Our paper “Can Virtual Contrast Enhancement in Brain MRI Replace Gadolinium? A Feasibility Study” was among the top 20 most-cited papers of Investigative Radiology in 2021. Investigative Radiology is the second highest ranked journal in the field of radiology with a current impact factor of 10.065.
From Code to Clinic, Smart Hospital Tech Boosts Efficiency, Sustainability in Medicine. NVIDIA’s Blog features our advances in smart hospital platforms, improving patient care and reducing energy consumption.
The research group Medical Machine Learning works on developing and deploying cutting-edge machine learning methods with the goal of making a meaningful difference for patients, doctors, and hospital staff. To this end, and in collaboration with a digital-forward clinic administration, it continues to build on a SMART hospital information technoloy structure that provides access to real-world medical data. Strong funding and state-of-the-art equipment support this effort. One focus of the group lies in the exploration of unsupervised learning paradigms for recognition of oncologically relevant patterns in large and complex data.

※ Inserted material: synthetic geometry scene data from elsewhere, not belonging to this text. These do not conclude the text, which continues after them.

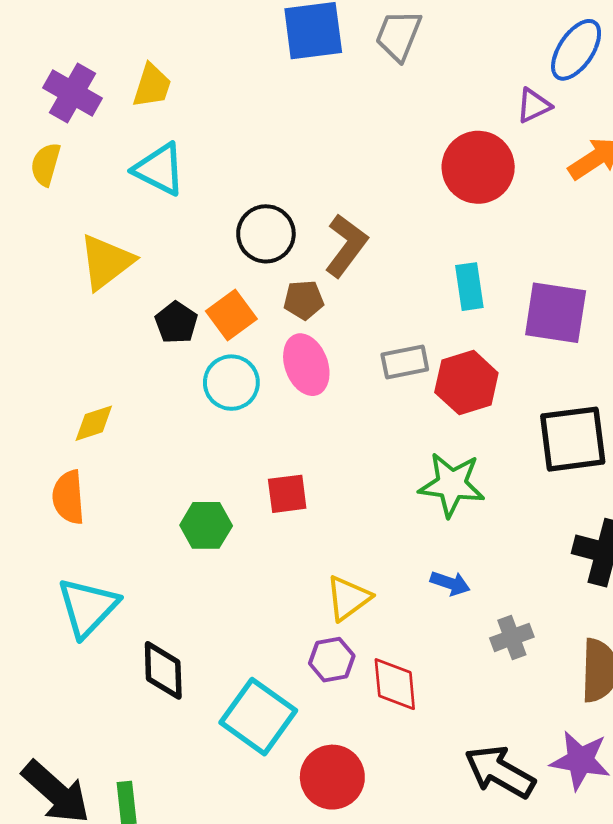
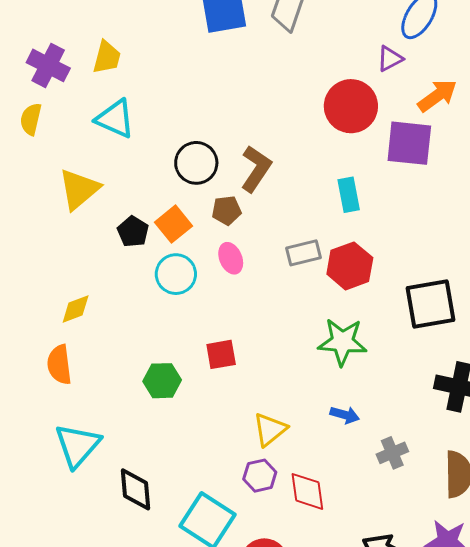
purple square: (556, 313) -> (409, 143), moved
pink ellipse: (306, 365) -> (231, 258), size x0.7

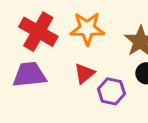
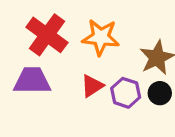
purple hexagon: (111, 91) -> (126, 93), moved

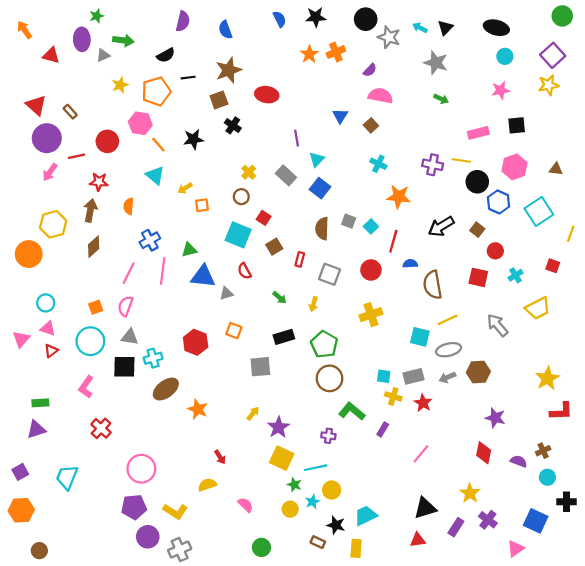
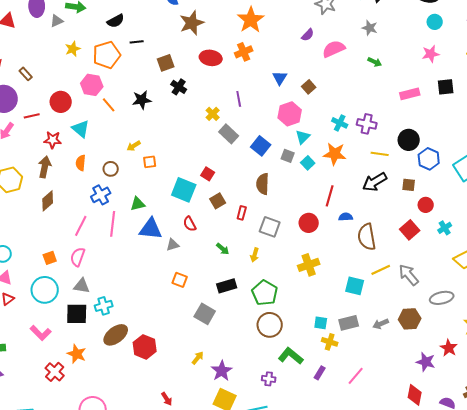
orange cross: (336, 52) -> (244, 52), moved
orange star: (309, 54) -> (251, 20), size x1.5
gray star: (436, 63) -> (370, 28), size x0.7
brown star: (229, 70) -> (192, 23), moved
pink semicircle: (381, 96) -> (334, 49), moved, turned -35
cyan triangle: (317, 159) -> (303, 137), moved
yellow line: (461, 161) -> (380, 154), moved
cyan cross: (378, 164) -> (340, 123), moved
pink hexagon: (514, 167) -> (290, 114), moved
yellow cross: (249, 172) -> (213, 114), moved
cyan triangle: (155, 175) -> (81, 129), moved
brown circle: (241, 197) -> (111, 169), moved
gray square: (349, 221) -> (288, 156), moved
cyan square: (371, 226) -> (308, 163), moved
brown square: (477, 230) -> (409, 185), turned -32
red square: (478, 277) -> (410, 230), turned 36
gray arrow: (497, 325) -> (409, 275), moved
red hexagon: (196, 342) -> (145, 347), moved
gray ellipse: (449, 350) -> (442, 298), moved
gray square: (260, 367) -> (205, 314), turned 35
pink L-shape: (86, 387) -> (41, 333), turned -80
red star: (423, 403) -> (449, 348), moved
orange star: (198, 409) -> (77, 354), moved
pink line: (421, 454) -> (356, 376), moved

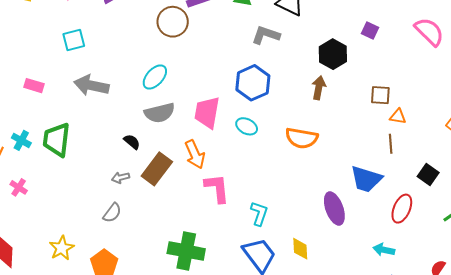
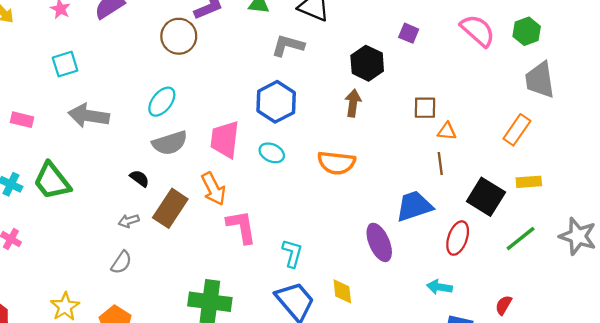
green trapezoid: (57, 140) -> (52, 181), turned -42
black square: (428, 175) -> (486, 197), size x1.5
blue trapezoid: (366, 179) -> (414, 206), turned 148

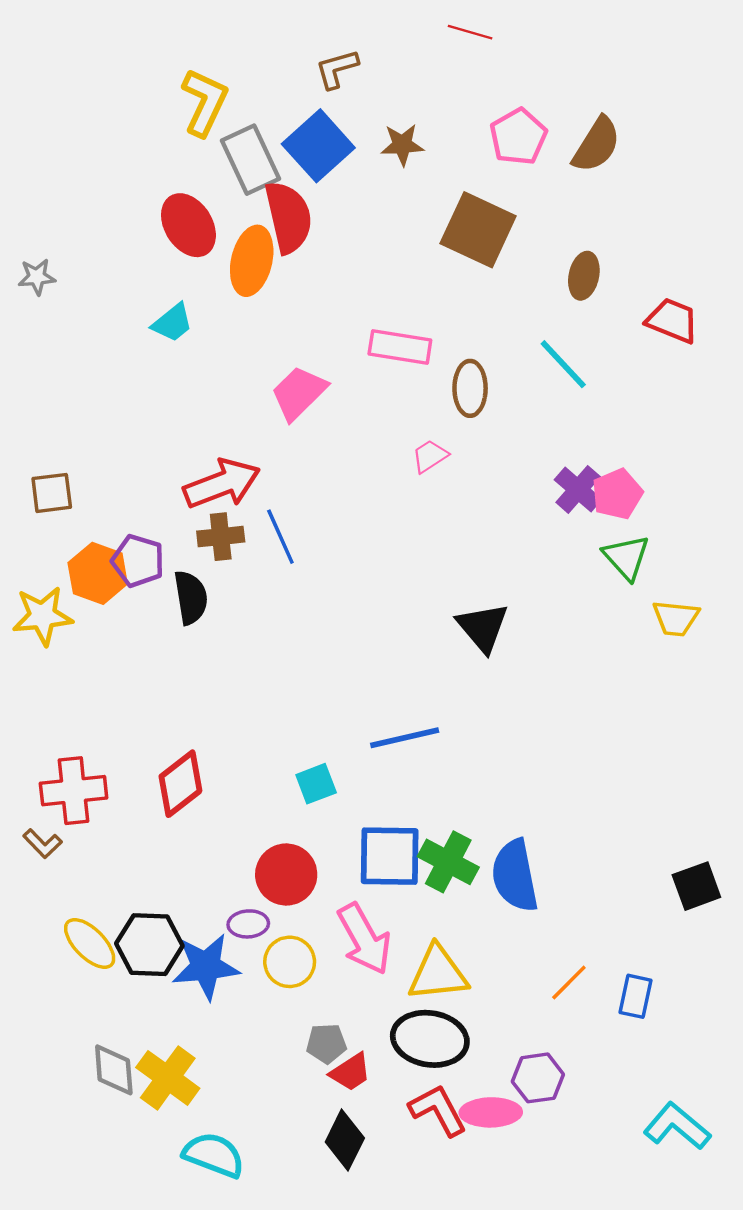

A common approach to medical research is called “from bench to bedside”: to use insights gained in laboratory experiments to inform new ways of treating patients. In an analogous approach - “from bits to bedside” - we aim to bring our algorithms to the point-of-care, i.e., to translate them into clinical practice.
We are part of the Cancer Research Center Cologne Essen (CCCE). In addition, Jens Kleesiek is PI in the German Cancer Consortium (DKTK) and at the Helmholtz Information & Data Science School for Health. There is a close cooperation with the German Cancer Center (DKFZ) for developing the Joint Imaging Platform (JIP) for distributed data analysis and federated learning.